Risky business: a decade of daredevil finance and other games plays a hidden role in the health insurance crisis - Cover Story
Common Cause Magazine, Spring, 1993 by Jeffrey Denny
Noting that the funds are financed by assessing insurers a percentage of their income from life and health insurance premiums, the council proclaimed, "The fact that life insurers have to help pay for the mistakes of other companies gives them a powerful incentive to maintain the financial strength of the industry."
Nice try. Insurers actually contribute little to the funds. Who really pays? We do. In all but a handful of states, insurers are permitted to recover their guaranty fund payments by raising premiums or filing for tax breaks. Eighty-six percent of the guaranty fund assessments in 1990 will be reimbursed by the public.
"The guaranty funds are used as a massive tax benefit for the companies," a Missouri state senator told the St. Louis Post-Dispatch. "People should know that they are the ones paying ... for the insolvent insurance companies."
Another problem: The guaranty system isn't as airtight as the ad implied. "The term |state guaranty fund' is a misnomer masking the system's faults," Mary Lynn Sergeant, a General Accounting Office (GAO) researcher, testified last spring.

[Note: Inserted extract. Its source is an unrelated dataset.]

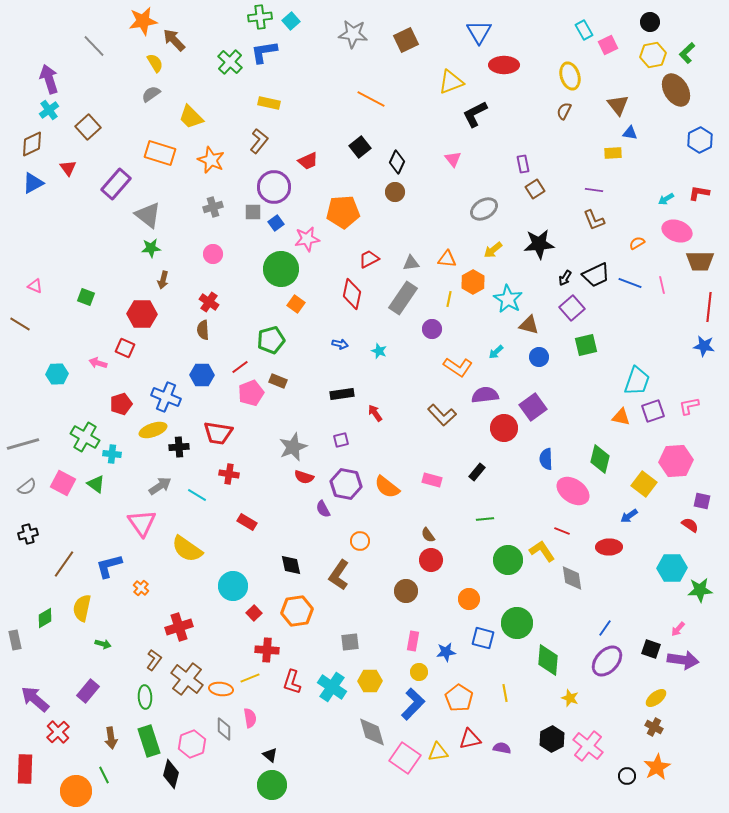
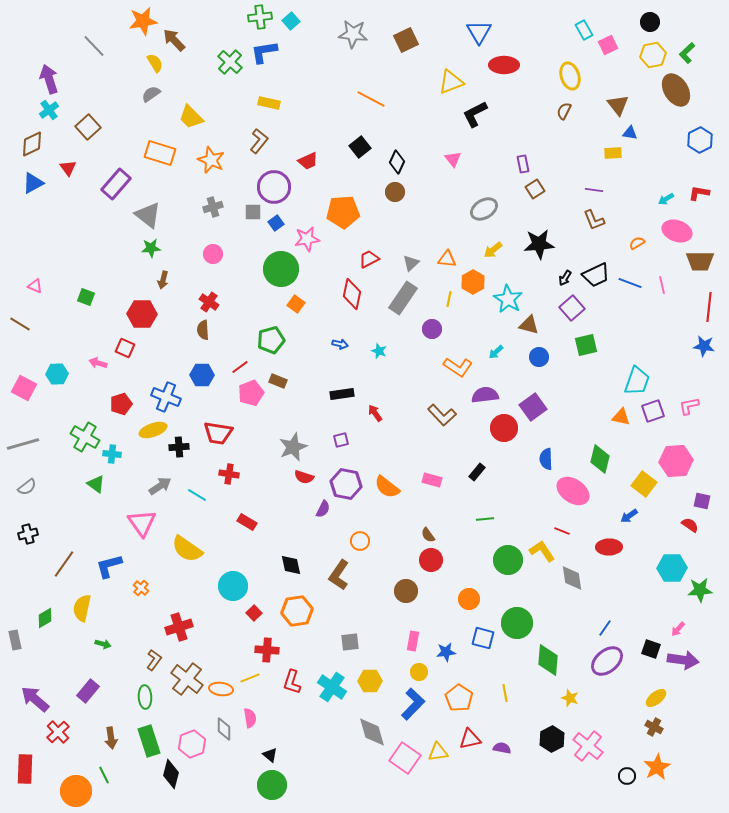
gray triangle at (411, 263): rotated 36 degrees counterclockwise
pink square at (63, 483): moved 39 px left, 95 px up
purple semicircle at (323, 509): rotated 126 degrees counterclockwise
purple ellipse at (607, 661): rotated 8 degrees clockwise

As the GAO noted in a 1992 report, "Some policyholders of multi-state insurers may have no protection at all should their insurer fail," particularly if a policyholder moves to a state where his or her insurer is not licensed to operate. And 28 states place some limit on medical claims left by defunct health insurers; in 22 states, the cap is $100,000. In Utah, policyholders have to absorb the first $500. Guaranty funds have failed - or refused - to cover unpaid medical claims right away.
The insurance council's ad also didn't note that millions of health insurance policyholders aren't covered at all by the guaranty fund system. These include people covered by unlicensed, fly-by-night operators. Or employees of companies that insure themselves through third-party administrators, a growing but barely regulated trend in medical coverage. Most of the 94 million Blue Cross policyholders aren't covered either. And only four guaranty funds cover health maintenance organizations (HMOs), which represent some 38 million people and which the insurance industry sees as the future of health coverage in America. HMO coverage "is something the states ought to be considering," says Michael Surguine, a legal specialist with the National Association of Insurance Commissioners.
"With the rising number of failures of small insurers and the recent regulatory takeover of large life/health insurers, there is a growing likelihood that even more policyholders ... will face the prospect of, falling through the safety net and landing without the benefits promised by their insurers," the GAO reported.